- REQUIREMENT -
Return only those lines of the records below in which "none" appears.

- INFORMATION PROVIDED -
BEGIN

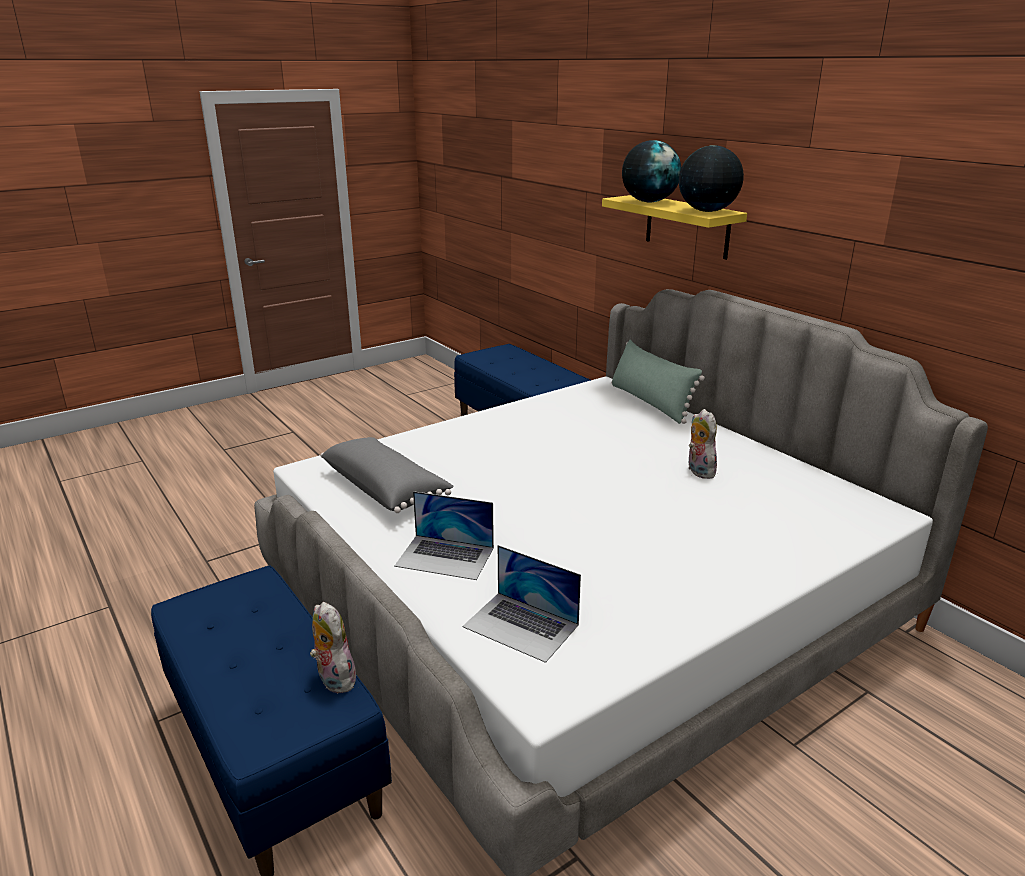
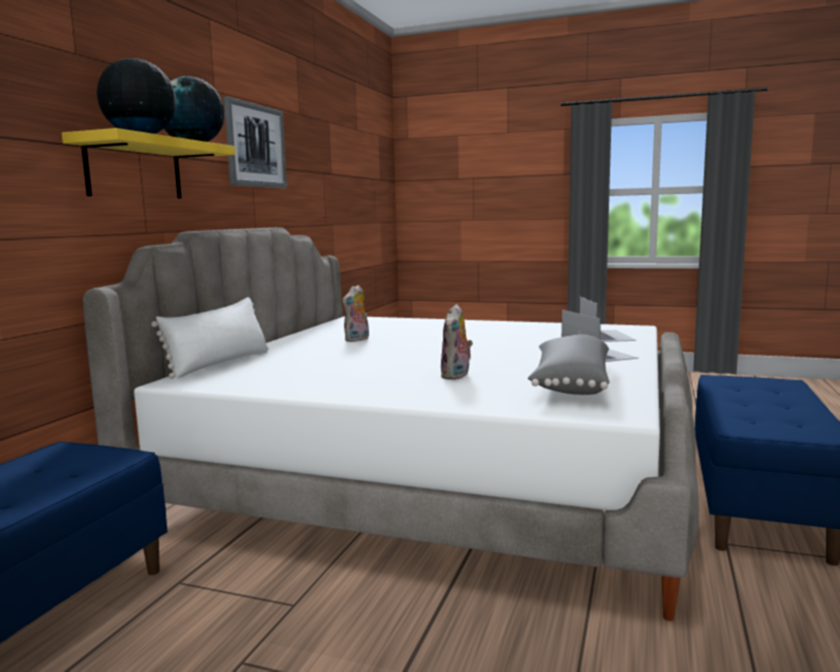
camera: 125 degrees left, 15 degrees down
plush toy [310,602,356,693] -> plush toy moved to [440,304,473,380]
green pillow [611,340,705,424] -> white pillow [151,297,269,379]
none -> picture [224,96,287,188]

END
BEGIN

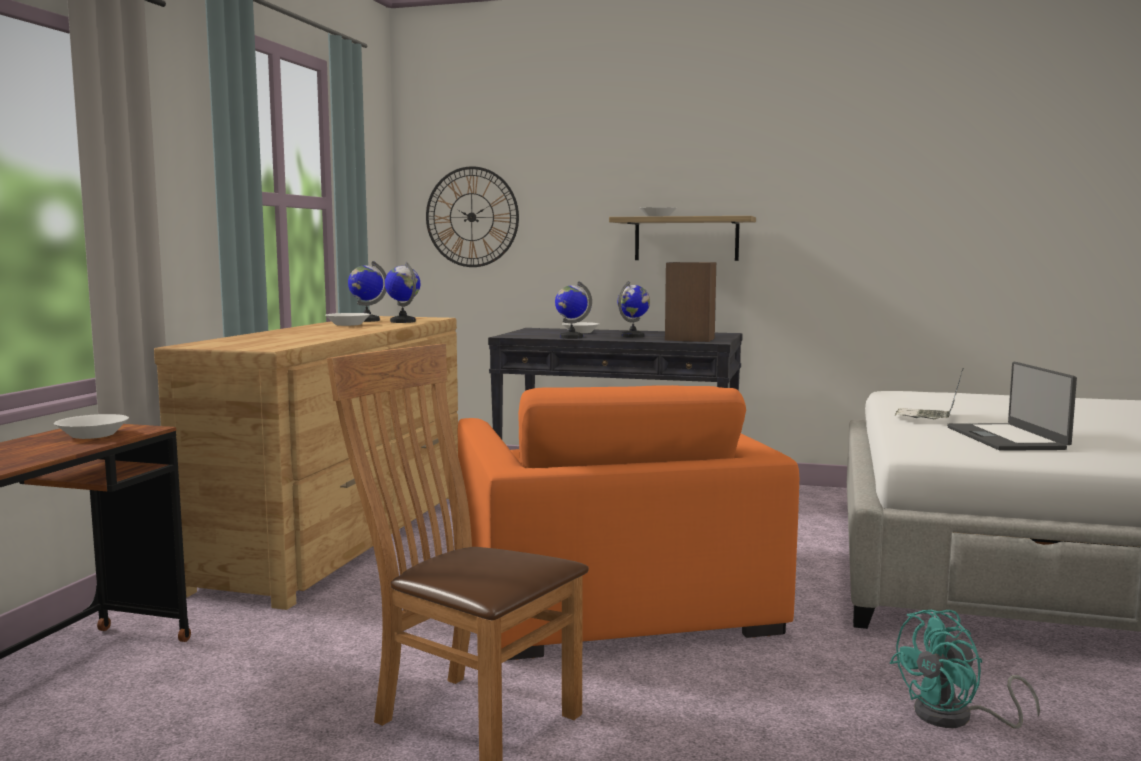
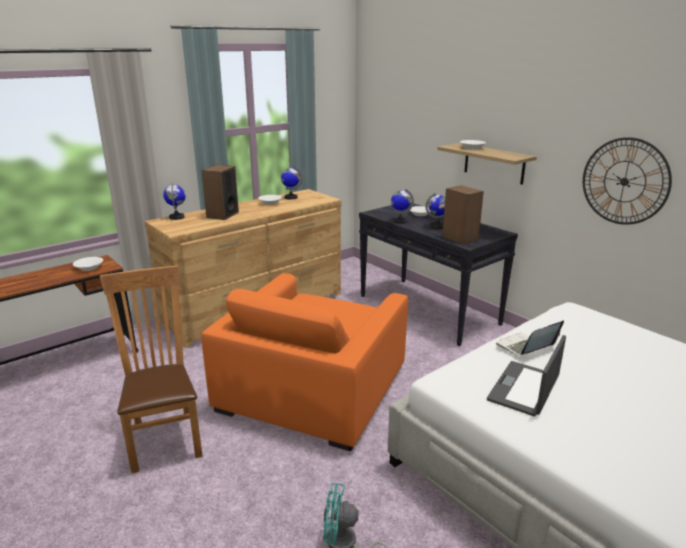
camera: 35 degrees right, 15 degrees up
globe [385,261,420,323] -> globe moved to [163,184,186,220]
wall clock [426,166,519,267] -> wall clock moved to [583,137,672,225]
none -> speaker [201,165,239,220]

END

- RESPONSE AREA -
none -> picture [224,96,287,188]
none -> speaker [201,165,239,220]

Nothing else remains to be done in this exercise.